Kirschenzeit
Ein Salonstück in schwarzweiß aus Friedl vom Gröllers Serie über das Altern.
Monsieur und Madame sind ein fröhliches, nicht mehr ganz junges Paar, er trägt Polohemd und sie ein gemustertes Sommerkleid. Er legt den Arm um sie, eine Kirsche wird verspeist. Die Kamera schwenkt auf den Tisch. Ein kleiner Prolog wie im Pornofilm.

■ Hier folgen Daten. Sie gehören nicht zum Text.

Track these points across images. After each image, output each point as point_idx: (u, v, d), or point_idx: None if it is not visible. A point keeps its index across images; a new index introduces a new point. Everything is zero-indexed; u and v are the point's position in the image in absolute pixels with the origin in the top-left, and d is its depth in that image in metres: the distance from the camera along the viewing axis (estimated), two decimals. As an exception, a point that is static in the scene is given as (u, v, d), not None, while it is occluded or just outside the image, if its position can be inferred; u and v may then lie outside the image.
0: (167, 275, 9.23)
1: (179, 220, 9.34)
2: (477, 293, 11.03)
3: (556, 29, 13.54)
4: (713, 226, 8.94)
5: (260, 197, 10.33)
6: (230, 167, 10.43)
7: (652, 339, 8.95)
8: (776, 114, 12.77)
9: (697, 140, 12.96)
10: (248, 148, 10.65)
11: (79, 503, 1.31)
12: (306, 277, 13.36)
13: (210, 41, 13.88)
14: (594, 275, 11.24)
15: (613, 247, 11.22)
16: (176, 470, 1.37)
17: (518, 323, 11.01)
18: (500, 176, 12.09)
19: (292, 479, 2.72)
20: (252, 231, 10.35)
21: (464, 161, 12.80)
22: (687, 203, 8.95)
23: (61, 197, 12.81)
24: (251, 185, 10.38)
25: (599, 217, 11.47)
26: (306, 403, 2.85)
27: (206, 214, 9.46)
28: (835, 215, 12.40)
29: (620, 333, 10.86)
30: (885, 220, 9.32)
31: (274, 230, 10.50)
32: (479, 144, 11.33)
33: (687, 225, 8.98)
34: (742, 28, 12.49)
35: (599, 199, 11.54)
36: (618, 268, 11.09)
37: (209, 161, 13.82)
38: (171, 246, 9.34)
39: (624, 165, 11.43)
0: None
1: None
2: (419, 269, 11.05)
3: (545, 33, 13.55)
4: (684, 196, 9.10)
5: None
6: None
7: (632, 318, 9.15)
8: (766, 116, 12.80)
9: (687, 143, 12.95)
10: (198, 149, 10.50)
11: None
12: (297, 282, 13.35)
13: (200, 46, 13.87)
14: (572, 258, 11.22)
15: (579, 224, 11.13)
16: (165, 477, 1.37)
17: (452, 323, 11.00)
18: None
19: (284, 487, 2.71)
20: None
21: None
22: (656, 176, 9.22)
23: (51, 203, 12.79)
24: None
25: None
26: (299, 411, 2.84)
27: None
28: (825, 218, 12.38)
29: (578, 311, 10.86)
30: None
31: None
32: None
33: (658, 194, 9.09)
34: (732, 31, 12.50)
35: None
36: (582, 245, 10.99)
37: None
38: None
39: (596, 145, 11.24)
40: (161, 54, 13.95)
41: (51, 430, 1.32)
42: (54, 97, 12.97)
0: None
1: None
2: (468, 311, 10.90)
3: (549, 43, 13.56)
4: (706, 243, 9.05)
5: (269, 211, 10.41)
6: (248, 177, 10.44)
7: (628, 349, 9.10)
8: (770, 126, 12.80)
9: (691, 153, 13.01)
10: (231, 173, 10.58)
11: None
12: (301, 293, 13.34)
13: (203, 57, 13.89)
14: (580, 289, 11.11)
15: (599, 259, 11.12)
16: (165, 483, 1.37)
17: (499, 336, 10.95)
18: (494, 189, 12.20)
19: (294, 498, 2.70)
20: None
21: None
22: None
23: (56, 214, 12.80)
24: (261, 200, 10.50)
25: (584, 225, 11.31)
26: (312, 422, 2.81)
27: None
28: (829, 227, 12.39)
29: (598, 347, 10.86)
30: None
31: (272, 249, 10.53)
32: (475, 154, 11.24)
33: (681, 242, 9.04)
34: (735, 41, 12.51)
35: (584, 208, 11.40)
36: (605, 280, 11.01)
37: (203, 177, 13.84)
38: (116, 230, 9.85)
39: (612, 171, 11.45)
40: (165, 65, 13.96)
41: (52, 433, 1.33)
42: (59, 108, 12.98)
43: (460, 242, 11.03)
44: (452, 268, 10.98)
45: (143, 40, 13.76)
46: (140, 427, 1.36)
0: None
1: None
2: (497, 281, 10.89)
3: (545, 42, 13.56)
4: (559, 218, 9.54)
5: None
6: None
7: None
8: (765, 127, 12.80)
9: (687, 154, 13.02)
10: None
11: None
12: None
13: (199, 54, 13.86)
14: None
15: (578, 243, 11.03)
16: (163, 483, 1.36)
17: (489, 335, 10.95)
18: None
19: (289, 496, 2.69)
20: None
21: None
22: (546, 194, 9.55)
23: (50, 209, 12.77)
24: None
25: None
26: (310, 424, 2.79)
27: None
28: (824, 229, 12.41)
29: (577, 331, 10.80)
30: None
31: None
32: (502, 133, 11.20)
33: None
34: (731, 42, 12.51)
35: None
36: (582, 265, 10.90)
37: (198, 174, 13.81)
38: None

„Heute Nachmittag bin ich in meiner Dienstmädchenkleidung, mit Häubchen und Schürze, und strengem schwarzen Rock, die Haare zurückgebunden – nur eine Strähne wollte partout nicht halten – in die Wohnung gekommen. Es ist dort alltäglich eingerichtet, ein kleines Sofa, Bücherregal, Vasen, Kerzen, ein schöner Tisch. Ich habe die Schüssel mit Kirschen vorbereitet, die Karaffe mit Wasser gefüllt, sowie Mieder und Lack-Hosen für Madame und Monsieur bereitgelegt.“ So könnte sie es erzählt haben, Josephine, die junge Zofe.
Und nun das Liebesspiel von Madame Martina und Monsieur Martin. Als Silhouette im Gegenlicht ein gut geschnürtes Korsett, die Hintern nackt und in Lack. Da kommt auch Josephine um die Ecke. Die Kirschen stehen auf dem Tisch. Rückenakt mit Netzstrümpfen und Händen, die streicheln. Er saugt an ihren Brüsten, nun ohne Mieder hat sie lustvoll den Kopf zurückgelegt, Cunnilingus. Die Reflexe des schwarz glänzenden Herrenhöschens, die Abdrücke des Büstenhalters auf ihrer Haut, die Leberflecke, die Brille, ein Liebhaber mit Bauch. Die Filmemacherin umkreist das Paar. Gesten und Unschärfen, intuitiv-präzise Kameraschnitte verdichten die Situation in Abschweifung und Ausschweifung. Die Haut des Films ist ein Liebesverhältnis. Der Blick der ‚Zofenfigur’ als Pendant zum Blick der Kamera nimmt lächelnd Anteil an der Erregung, außen stehend und eindringlich. Madame wendet sich dann kurz aus dem Kuss und empfängt die Kirsche mit ihren Lippen – von der Kammerzofe mit eleganter Handbewegung vom Silbertablett gereicht. In der letzten unscharfen Einstellung posiert die Zofe neben dem Paar wie in einem Amateurfilm vor einer Sehenswürdigkeit.
(Madeleine Bernstorff)
Obwohl ein Paar in Lackbekleidung und Korsett beim expliziten Liebesspiel gezeigt wird, hat der Film nicht die Intention, wie ein Pornofilm zu wirken.
In der Kamera geschnitten umkreist die Filmemacherin die stellungen des nicht mehr jungen Paares. Durch beabsichtigte Willkür in der Wahl der Zeitpunkte und Bildausschnitte wird Ungereinigtes, Unbeabsichtigtes der Modelle - eine gewisse Absurdität - sichtbar. Eine junge Kammerzofe ist im Raum anwesend und beobachtet das Geschehen. Später wird sie von einem Silbertablett Kirschen servieren. In der letzten unscharfen Einstellung posiert sie neben dem ausschweifenden Paar wie in einem Amateurfilm vor einer Sehenswürdigkeit.